One in seven respondents noted that a spouse or partner had experienced job loss or a lay-off. The adults in these families saw a nearly eight percentage point drop in employer-sponsored health plan coverage.

Employer-sponsored healthcare coverage for this group went from 55.9 percent coverage in late March 2020 to below half (48 percent) in just four months.

While the uninsured rate among these adults rose 1.5 percentage points, the increases in non-group and Medicaid or Children’s Health Insurance Program (CHIP) coverage were more than double that. Adults in this category saw a 4.0 percentage point increase in Medicaid or CHIP coverage, from 12.8 percent to 16.8 percent. Their nongroup enrollment rose 3.2 percent.

To the researchers, this signaled that more people were gaining coverage from plans bolstered by the Affordable Care Act.

“People experiencing layoffs are also losing their health insurance coverage at work, but the health care safety net strengthened by the ACA has helped mitigate the impact of those coverage losses,” said Michael Karpman, senior research associate at the Urban Institute.  

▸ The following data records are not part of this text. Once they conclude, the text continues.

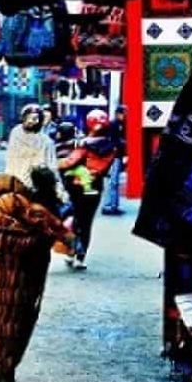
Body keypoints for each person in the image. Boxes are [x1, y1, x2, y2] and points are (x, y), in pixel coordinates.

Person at [58, 110, 119, 271]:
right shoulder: (111, 146)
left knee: (74, 217)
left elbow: (69, 162)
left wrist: (54, 163)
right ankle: (80, 256)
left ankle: (71, 251)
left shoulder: (84, 144)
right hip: (95, 186)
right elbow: (104, 167)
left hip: (77, 186)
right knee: (87, 222)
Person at [4, 103, 68, 213]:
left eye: (34, 118)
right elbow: (11, 159)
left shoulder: (46, 141)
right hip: (15, 182)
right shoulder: (16, 133)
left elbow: (51, 167)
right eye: (28, 117)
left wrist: (59, 189)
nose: (30, 121)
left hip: (37, 186)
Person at [101, 106, 128, 216]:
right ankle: (108, 206)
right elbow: (112, 141)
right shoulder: (113, 125)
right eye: (123, 113)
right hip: (113, 156)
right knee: (113, 182)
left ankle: (114, 205)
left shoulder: (120, 124)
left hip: (118, 156)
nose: (125, 115)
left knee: (115, 182)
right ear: (118, 113)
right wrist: (122, 143)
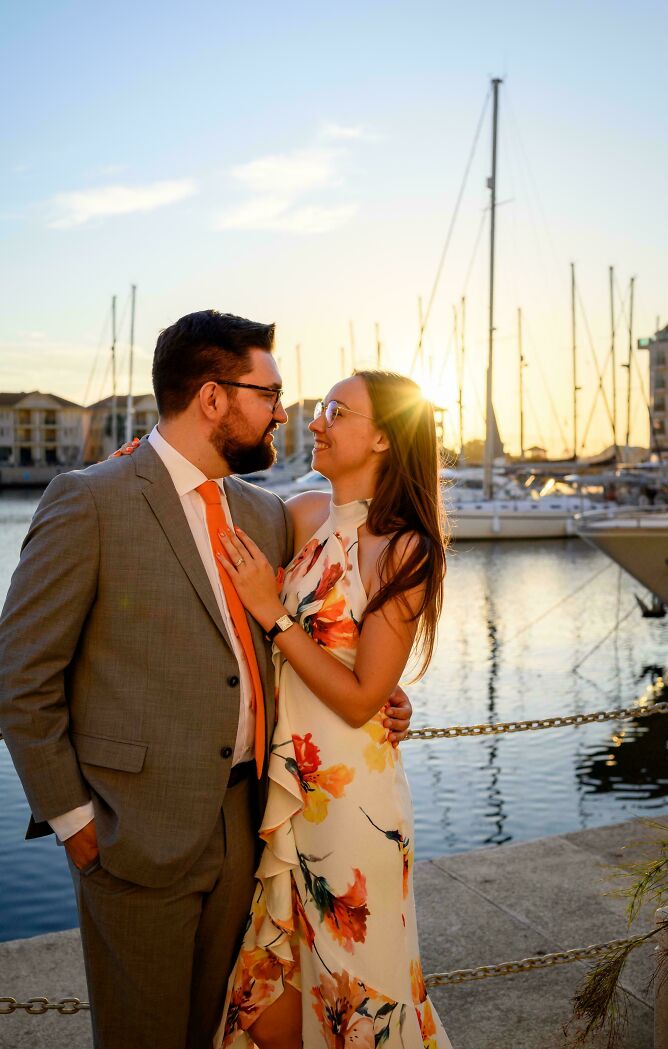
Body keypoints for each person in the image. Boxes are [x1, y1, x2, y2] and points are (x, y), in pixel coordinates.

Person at [0, 310, 413, 1049]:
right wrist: (75, 821)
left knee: (224, 1035)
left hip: (251, 831)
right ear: (214, 398)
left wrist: (382, 688)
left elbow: (326, 620)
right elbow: (24, 673)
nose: (285, 412)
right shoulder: (91, 499)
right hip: (134, 833)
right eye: (269, 393)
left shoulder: (266, 513)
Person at [211, 370, 452, 1049]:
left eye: (334, 410)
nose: (315, 421)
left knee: (360, 997)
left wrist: (272, 611)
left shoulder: (406, 549)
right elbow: (213, 505)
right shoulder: (304, 514)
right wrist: (137, 462)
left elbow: (357, 700)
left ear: (381, 436)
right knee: (262, 996)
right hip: (288, 790)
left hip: (355, 808)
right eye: (319, 408)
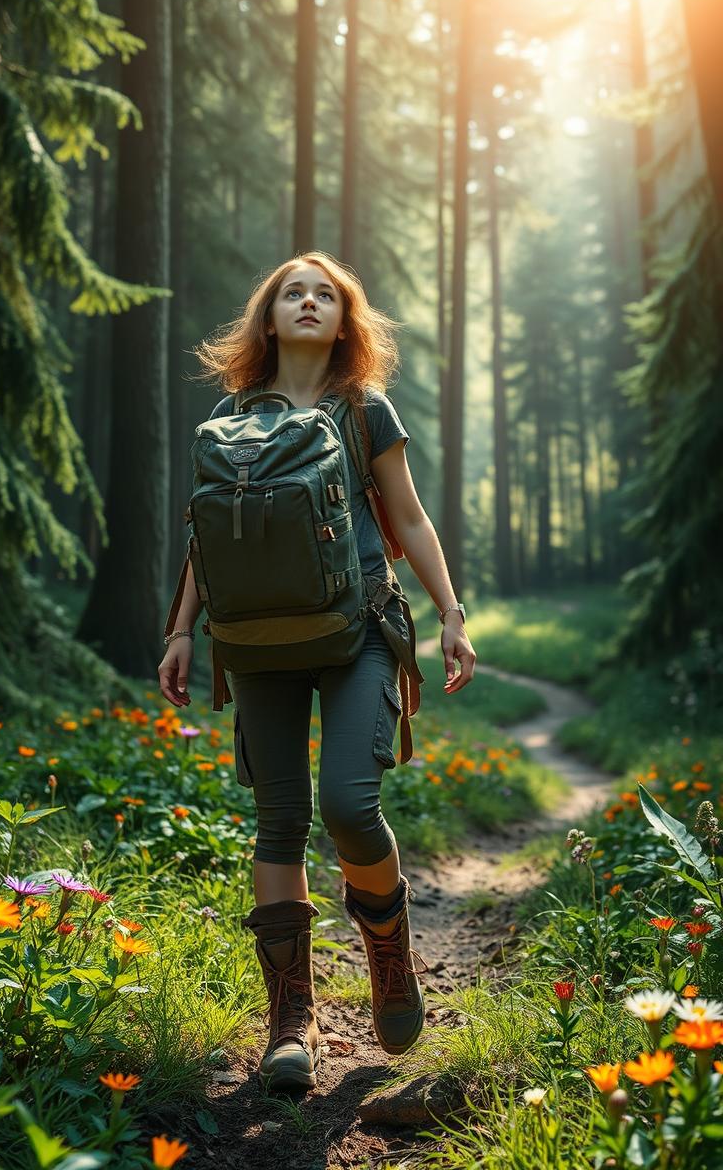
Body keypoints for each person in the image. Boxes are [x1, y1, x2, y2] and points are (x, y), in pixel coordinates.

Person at [158, 251, 476, 1093]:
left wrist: (450, 614)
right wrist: (182, 628)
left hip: (360, 627)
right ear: (268, 318)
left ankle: (388, 954)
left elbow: (407, 514)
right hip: (255, 638)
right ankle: (290, 1024)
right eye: (291, 293)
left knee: (347, 802)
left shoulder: (364, 409)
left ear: (345, 320)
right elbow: (206, 536)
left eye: (324, 294)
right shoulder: (235, 413)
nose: (307, 302)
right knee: (278, 818)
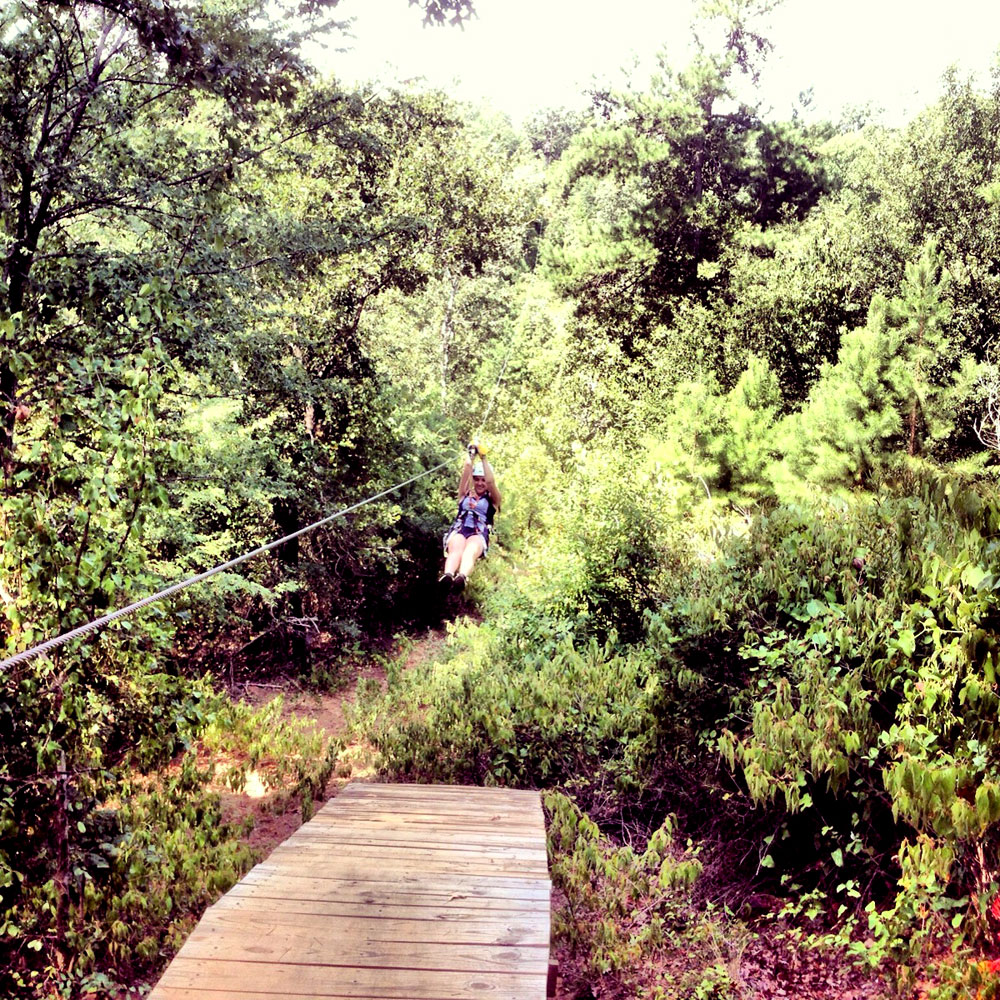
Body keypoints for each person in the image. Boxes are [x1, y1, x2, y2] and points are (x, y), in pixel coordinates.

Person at [438, 444, 502, 593]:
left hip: (478, 534)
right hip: (460, 530)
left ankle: (462, 578)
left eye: (483, 480)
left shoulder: (493, 500)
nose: (480, 483)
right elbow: (466, 469)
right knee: (456, 550)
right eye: (477, 479)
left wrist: (483, 457)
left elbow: (491, 483)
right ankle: (447, 576)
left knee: (469, 552)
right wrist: (471, 455)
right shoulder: (464, 495)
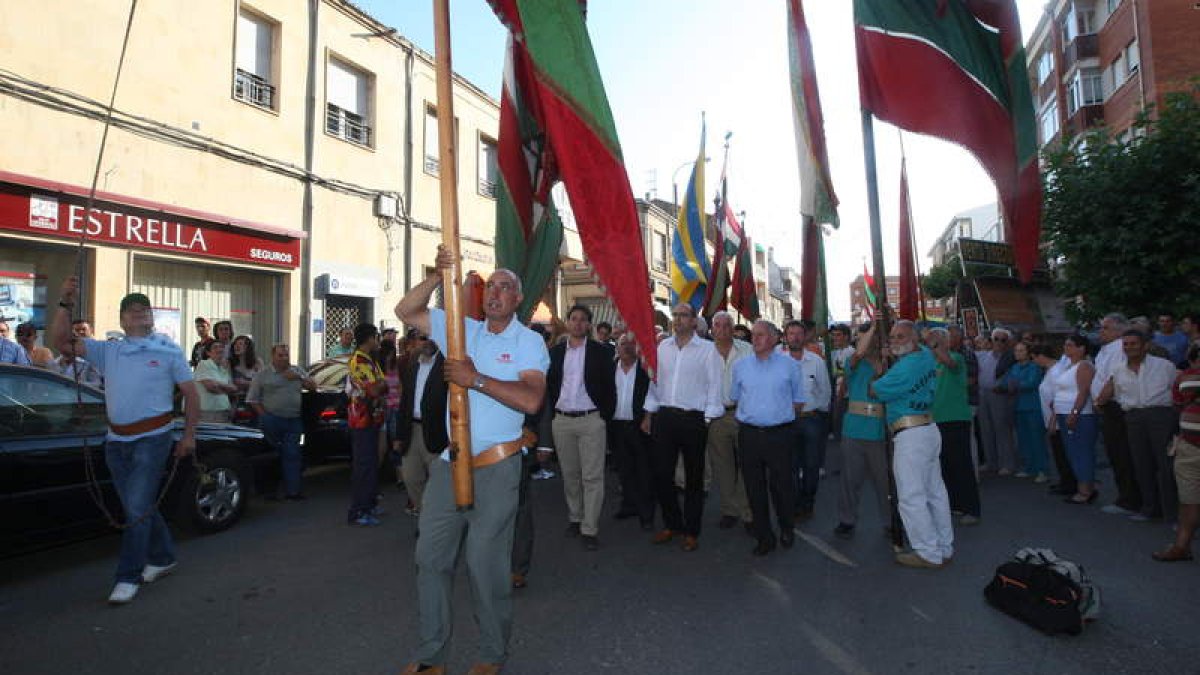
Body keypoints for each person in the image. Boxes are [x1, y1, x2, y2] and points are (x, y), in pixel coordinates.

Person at [395, 246, 548, 674]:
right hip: (450, 462)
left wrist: (474, 379)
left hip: (498, 466)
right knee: (431, 557)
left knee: (485, 563)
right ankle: (431, 655)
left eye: (505, 287)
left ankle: (492, 653)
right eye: (490, 287)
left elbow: (532, 399)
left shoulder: (529, 342)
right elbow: (407, 309)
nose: (495, 293)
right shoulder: (462, 330)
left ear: (517, 299)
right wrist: (438, 275)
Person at [48, 278, 199, 605]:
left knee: (135, 508)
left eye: (144, 310)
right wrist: (65, 304)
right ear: (121, 319)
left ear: (151, 317)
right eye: (131, 312)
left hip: (154, 438)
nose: (138, 315)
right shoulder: (108, 349)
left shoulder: (169, 350)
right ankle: (162, 556)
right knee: (138, 506)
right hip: (116, 440)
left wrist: (189, 435)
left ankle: (128, 576)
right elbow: (60, 341)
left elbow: (190, 393)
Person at [868, 320, 953, 569]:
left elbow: (874, 390)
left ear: (914, 339)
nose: (894, 340)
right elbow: (915, 356)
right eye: (893, 336)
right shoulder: (925, 355)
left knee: (911, 496)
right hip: (928, 428)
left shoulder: (903, 369)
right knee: (935, 492)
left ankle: (927, 551)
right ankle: (943, 547)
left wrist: (878, 366)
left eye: (901, 336)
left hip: (911, 435)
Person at [641, 303, 723, 553]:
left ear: (694, 321)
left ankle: (691, 530)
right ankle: (672, 524)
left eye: (683, 315)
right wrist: (648, 414)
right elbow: (654, 385)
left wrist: (706, 419)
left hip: (693, 419)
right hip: (665, 417)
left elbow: (715, 387)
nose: (677, 320)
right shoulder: (661, 348)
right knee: (662, 474)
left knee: (693, 478)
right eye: (674, 315)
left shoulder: (708, 350)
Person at [731, 320, 805, 556]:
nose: (755, 338)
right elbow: (735, 396)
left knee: (782, 485)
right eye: (754, 335)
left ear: (775, 339)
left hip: (780, 434)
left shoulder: (789, 366)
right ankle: (764, 536)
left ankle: (786, 527)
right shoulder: (740, 366)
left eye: (761, 335)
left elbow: (798, 400)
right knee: (754, 487)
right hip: (750, 434)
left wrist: (781, 418)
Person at [545, 304, 615, 551]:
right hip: (562, 420)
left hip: (591, 420)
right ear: (568, 322)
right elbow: (549, 386)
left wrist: (602, 417)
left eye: (583, 320)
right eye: (573, 319)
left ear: (589, 325)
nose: (577, 323)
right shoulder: (554, 353)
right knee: (570, 474)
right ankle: (575, 517)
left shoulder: (602, 352)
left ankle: (590, 528)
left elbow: (610, 388)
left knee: (592, 476)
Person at [1098, 330, 1180, 523]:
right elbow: (1118, 395)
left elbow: (1175, 391)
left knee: (1166, 465)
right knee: (1141, 464)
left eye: (1133, 344)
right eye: (1125, 344)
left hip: (1161, 416)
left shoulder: (1164, 366)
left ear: (1145, 346)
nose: (1129, 348)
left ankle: (1174, 513)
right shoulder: (1118, 370)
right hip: (1133, 417)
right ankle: (1150, 508)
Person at [834, 321, 890, 538]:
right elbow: (859, 353)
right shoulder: (853, 362)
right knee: (850, 479)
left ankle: (890, 521)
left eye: (875, 338)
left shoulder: (890, 363)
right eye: (867, 338)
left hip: (880, 430)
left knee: (885, 482)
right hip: (854, 429)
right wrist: (876, 325)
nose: (871, 342)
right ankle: (847, 519)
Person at [926, 327, 981, 527]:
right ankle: (955, 503)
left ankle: (972, 508)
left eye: (936, 341)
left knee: (961, 465)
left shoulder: (956, 358)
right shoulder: (930, 363)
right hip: (936, 419)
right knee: (944, 466)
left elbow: (948, 362)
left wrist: (935, 345)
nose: (931, 345)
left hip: (956, 418)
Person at [247, 344, 314, 500]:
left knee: (293, 455)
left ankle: (293, 491)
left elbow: (313, 386)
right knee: (271, 456)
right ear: (273, 356)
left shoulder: (296, 370)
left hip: (293, 420)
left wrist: (299, 377)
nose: (284, 358)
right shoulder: (263, 374)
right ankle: (269, 492)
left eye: (286, 355)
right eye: (280, 355)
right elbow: (252, 399)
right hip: (272, 419)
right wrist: (264, 417)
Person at [706, 310, 753, 531]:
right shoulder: (704, 352)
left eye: (726, 326)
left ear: (733, 329)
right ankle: (729, 509)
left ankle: (746, 510)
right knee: (722, 466)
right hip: (716, 416)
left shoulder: (747, 351)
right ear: (711, 328)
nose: (722, 330)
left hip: (743, 414)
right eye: (718, 325)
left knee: (747, 464)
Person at [1092, 313, 1142, 516]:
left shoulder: (1120, 348)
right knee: (1115, 453)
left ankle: (1129, 500)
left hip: (1115, 407)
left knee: (1122, 454)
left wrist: (1100, 400)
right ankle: (1126, 496)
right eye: (1101, 327)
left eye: (1105, 328)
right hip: (1106, 406)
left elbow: (1114, 379)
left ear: (1119, 330)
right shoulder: (1105, 350)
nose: (1100, 331)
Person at [781, 320, 831, 520]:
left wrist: (816, 411)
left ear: (805, 336)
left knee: (811, 466)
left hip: (811, 420)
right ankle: (792, 504)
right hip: (786, 421)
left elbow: (825, 391)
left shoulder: (816, 361)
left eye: (798, 333)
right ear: (785, 337)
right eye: (791, 333)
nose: (795, 337)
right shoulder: (777, 360)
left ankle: (807, 502)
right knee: (789, 466)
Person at [1154, 344, 1199, 561]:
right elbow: (1179, 402)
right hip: (1188, 445)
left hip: (1188, 443)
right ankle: (1182, 546)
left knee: (1189, 499)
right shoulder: (1186, 377)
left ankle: (1182, 546)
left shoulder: (1186, 378)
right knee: (1188, 498)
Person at [398, 333, 447, 516]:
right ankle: (425, 515)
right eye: (423, 337)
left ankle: (432, 523)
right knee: (411, 478)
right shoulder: (411, 365)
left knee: (439, 482)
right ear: (415, 341)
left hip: (437, 432)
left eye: (433, 337)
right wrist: (399, 435)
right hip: (412, 430)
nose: (428, 342)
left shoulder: (447, 365)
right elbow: (405, 401)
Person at [609, 332, 655, 531]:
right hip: (616, 426)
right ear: (616, 348)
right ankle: (628, 506)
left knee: (644, 471)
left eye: (631, 343)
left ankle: (646, 514)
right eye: (622, 343)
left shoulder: (646, 371)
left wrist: (648, 417)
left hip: (639, 426)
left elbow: (655, 394)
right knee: (624, 469)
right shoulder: (610, 369)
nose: (627, 347)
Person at [1050, 334, 1100, 505]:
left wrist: (1074, 412)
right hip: (1064, 412)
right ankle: (1083, 487)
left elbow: (1083, 391)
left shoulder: (1085, 366)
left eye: (1070, 345)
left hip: (1080, 415)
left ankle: (1086, 490)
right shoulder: (1068, 366)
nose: (1066, 348)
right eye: (1066, 345)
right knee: (1072, 453)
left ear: (1081, 348)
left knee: (1082, 453)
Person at [346, 323, 387, 527]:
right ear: (369, 338)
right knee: (363, 465)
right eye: (376, 337)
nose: (378, 341)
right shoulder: (360, 360)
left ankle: (369, 503)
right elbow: (374, 390)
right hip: (362, 419)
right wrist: (380, 386)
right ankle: (358, 510)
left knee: (371, 463)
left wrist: (381, 386)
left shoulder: (371, 360)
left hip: (372, 419)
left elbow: (382, 385)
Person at [1033, 345, 1076, 495]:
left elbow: (1058, 397)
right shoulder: (1050, 371)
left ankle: (1069, 483)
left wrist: (1053, 420)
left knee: (1062, 452)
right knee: (1058, 453)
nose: (1035, 361)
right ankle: (1064, 481)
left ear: (1041, 356)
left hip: (1057, 419)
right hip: (1051, 418)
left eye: (1035, 358)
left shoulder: (1056, 371)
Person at [1005, 340, 1049, 482]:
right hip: (1018, 407)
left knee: (1037, 439)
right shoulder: (1014, 367)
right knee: (1024, 440)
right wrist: (1013, 384)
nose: (1018, 353)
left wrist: (1015, 384)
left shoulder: (1034, 367)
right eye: (1016, 350)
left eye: (1021, 350)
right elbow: (1007, 382)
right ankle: (1029, 468)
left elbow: (1032, 383)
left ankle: (1042, 470)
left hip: (1033, 407)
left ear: (1029, 353)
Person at [976, 327, 1016, 475]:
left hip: (999, 394)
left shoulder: (1010, 357)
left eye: (1003, 340)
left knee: (1002, 429)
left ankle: (1007, 464)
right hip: (983, 394)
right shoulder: (982, 355)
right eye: (996, 339)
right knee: (985, 429)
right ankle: (991, 462)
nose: (999, 342)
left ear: (1008, 342)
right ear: (991, 340)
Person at [192, 340, 237, 422]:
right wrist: (226, 390)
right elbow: (211, 387)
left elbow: (233, 389)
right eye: (215, 347)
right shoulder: (204, 364)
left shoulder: (224, 368)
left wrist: (218, 385)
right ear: (208, 353)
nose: (219, 349)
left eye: (221, 347)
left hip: (224, 411)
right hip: (207, 412)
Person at [829, 324, 854, 444]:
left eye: (838, 335)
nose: (835, 338)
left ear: (846, 336)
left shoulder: (851, 352)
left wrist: (840, 395)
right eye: (833, 335)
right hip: (838, 393)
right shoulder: (837, 353)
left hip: (846, 395)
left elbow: (847, 376)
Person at [230, 335, 263, 422]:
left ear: (248, 347)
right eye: (235, 344)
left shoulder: (257, 363)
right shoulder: (230, 364)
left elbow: (262, 383)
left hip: (254, 403)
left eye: (240, 344)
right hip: (236, 402)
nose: (236, 346)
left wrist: (245, 383)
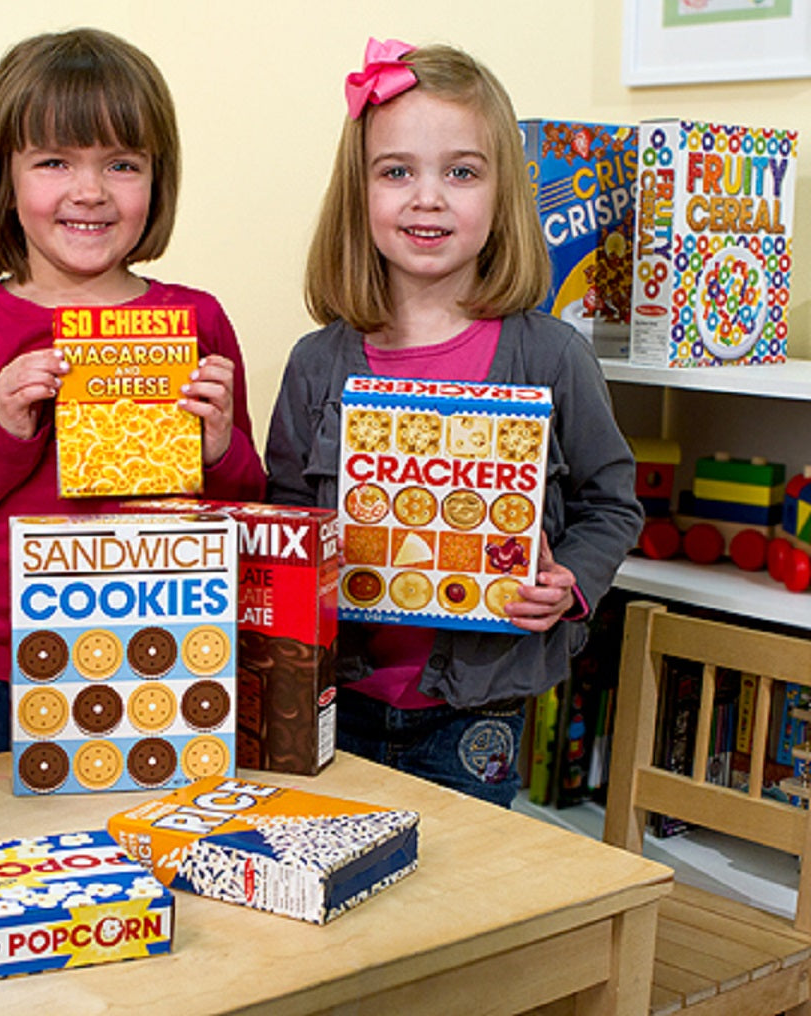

The Supreme Court case considering the Affordable Care Act’s constitutionality will hear oral arguments on November 10, 2020. The decision may not be released until the end of the term, which concludes in June 2021.

Experts have expressed confidence that the legal battle against the Affordable Care Act will not end in the law being overturned.

“I think there are a lot of ways that the ACA can get upheld and there are many fewer ways that the court can rule that would be damaging to the ACA in terms of striking down operative provisions of the ACA,” Michael Kolber, partner at Manatt Health, told HealthPayerIntelligence.

Nonetheless, reports have come out in recent weeks elucidating the impacts of overturning the Affordable Care Act, including effects beyond coverage loss. These reports underscore a general sentiment in the payer industry which, according to Joel Ario, managing director at Manatt Health, is largely in support of the judicial branch leaving the Act untouched.

“The insurance industry would certainly find this very disruptive, which is why I am not aware of any of the carriers that are supporting this litigation,” Ario told HealthPayerIntelligence in the same interview as his colleague, Kolber.

“Really any of the stakeholders in the system that actually work in healthcare day-to-day, they—as far as can I tell—unanimously are hoping to not disrupt the ACA and that changes to the ACA should happen through a normal political process, not through the court process.”

However, the Commonwealth Fund’s 2020 State Scorecard pointed out ways in which the coronavirus pandemic also exacerbated problems that existed under the Affordable Care Act. Racial disparities increased as life expectancy declined and millions remain without coverage, the scorecard charged.

It blamed Trump Administration policies from holding back the Affordable Care Act from achieving its full potential with policies such as the public charge rule.